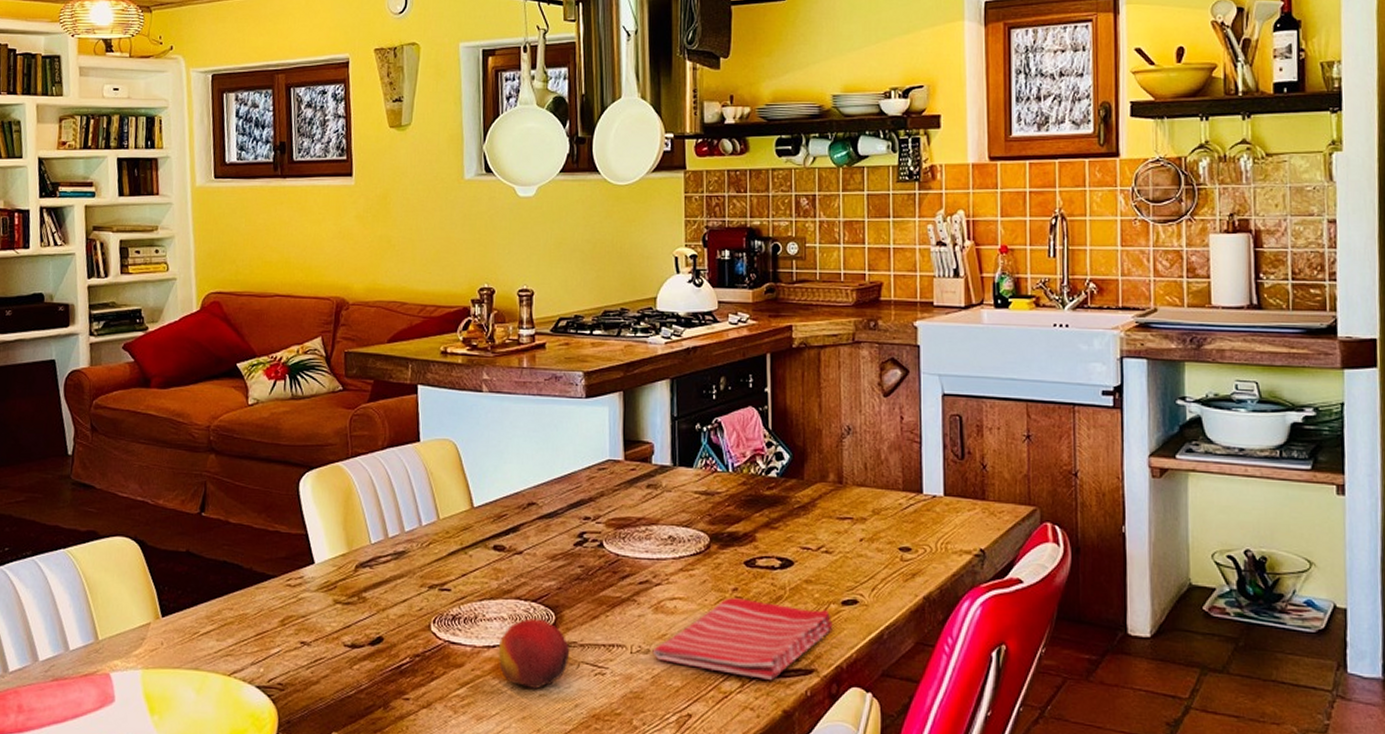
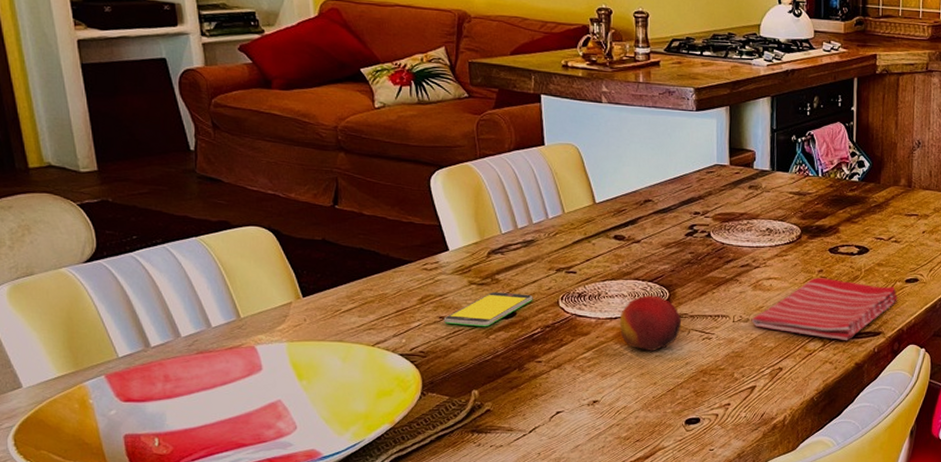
smartphone: none [305,612,403,655] -> present [443,291,533,327]

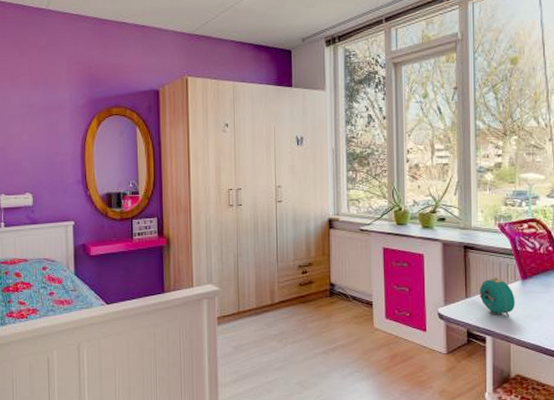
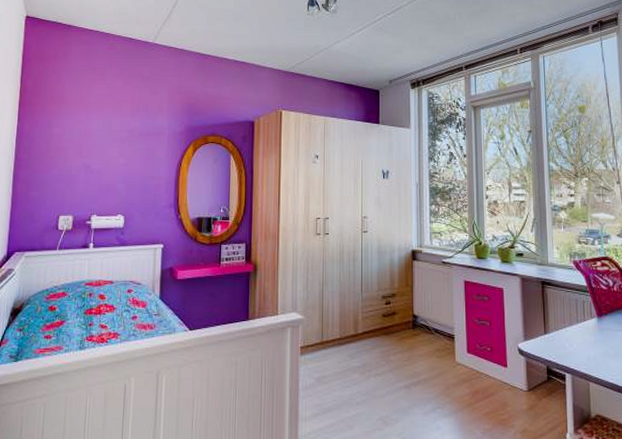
alarm clock: present [479,278,515,317] -> none [557,314,592,355]

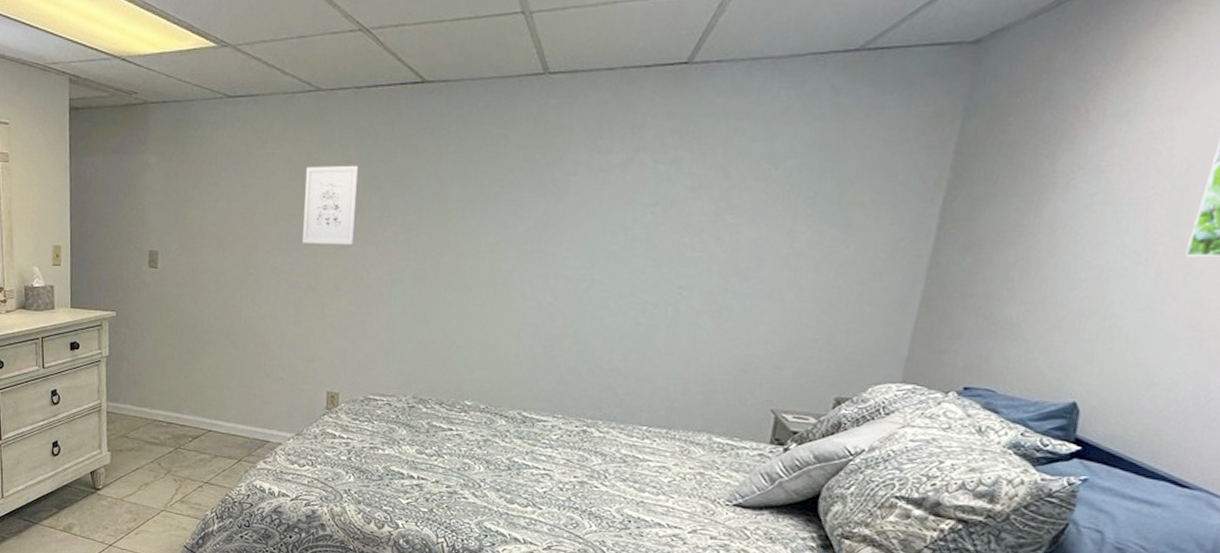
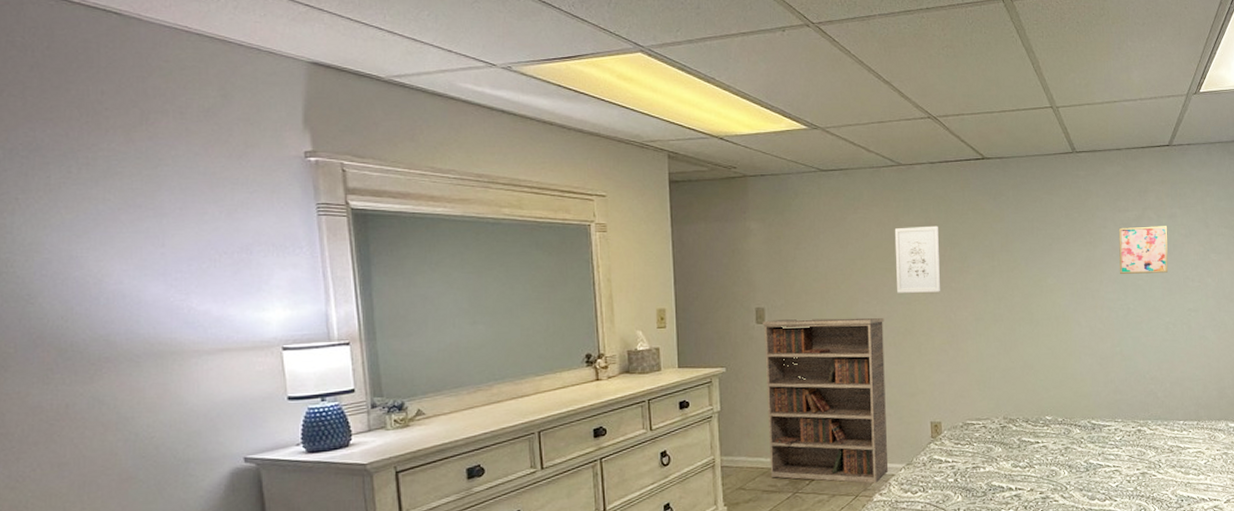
bookshelf: none [154,265,285,450] -> present [763,317,889,484]
wall art: none [588,174,667,237] -> present [1118,226,1169,274]

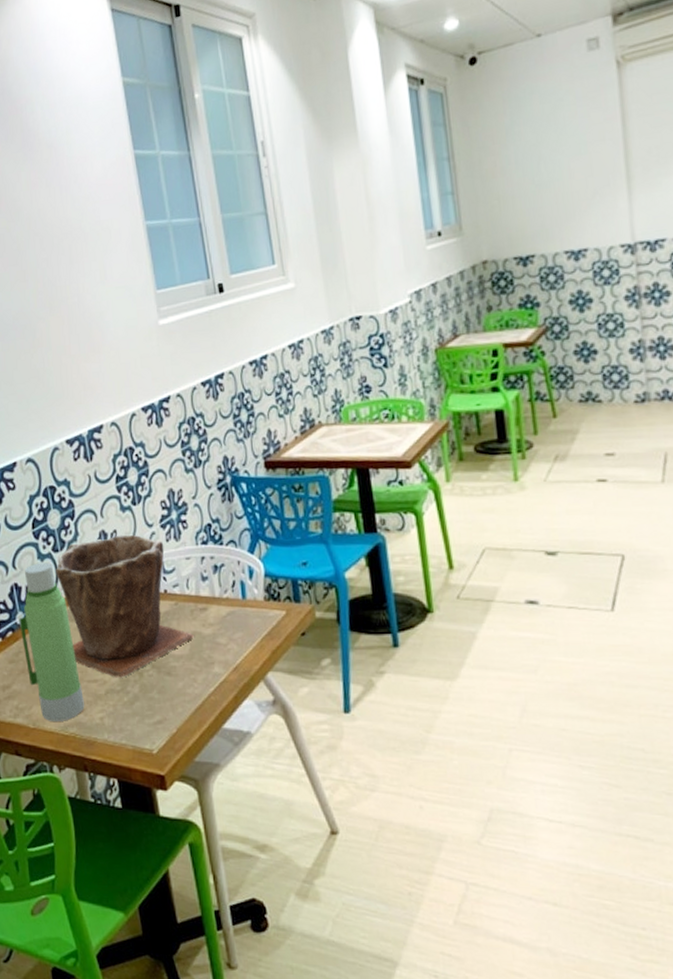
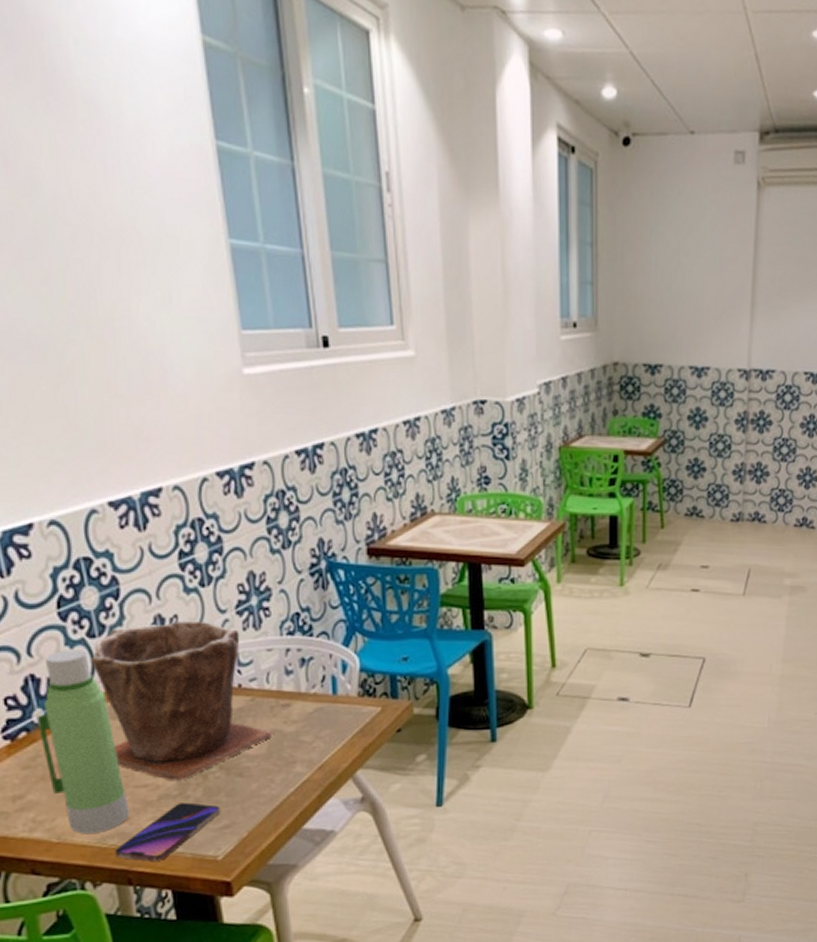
smartphone: none [74,698,154,751] -> present [115,802,221,862]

══════

- _Task brief_:
Where pictures occur in the material above, omit them and return everything else exactly.

- _Answer box_:
smartphone: none [305,612,403,655] -> present [443,291,533,327]

alarm clock: present [479,278,515,317] -> none [557,314,592,355]

bookshelf: none [154,265,285,450] -> present [763,317,889,484]
wall art: none [588,174,667,237] -> present [1118,226,1169,274]

smartphone: none [74,698,154,751] -> present [115,802,221,862]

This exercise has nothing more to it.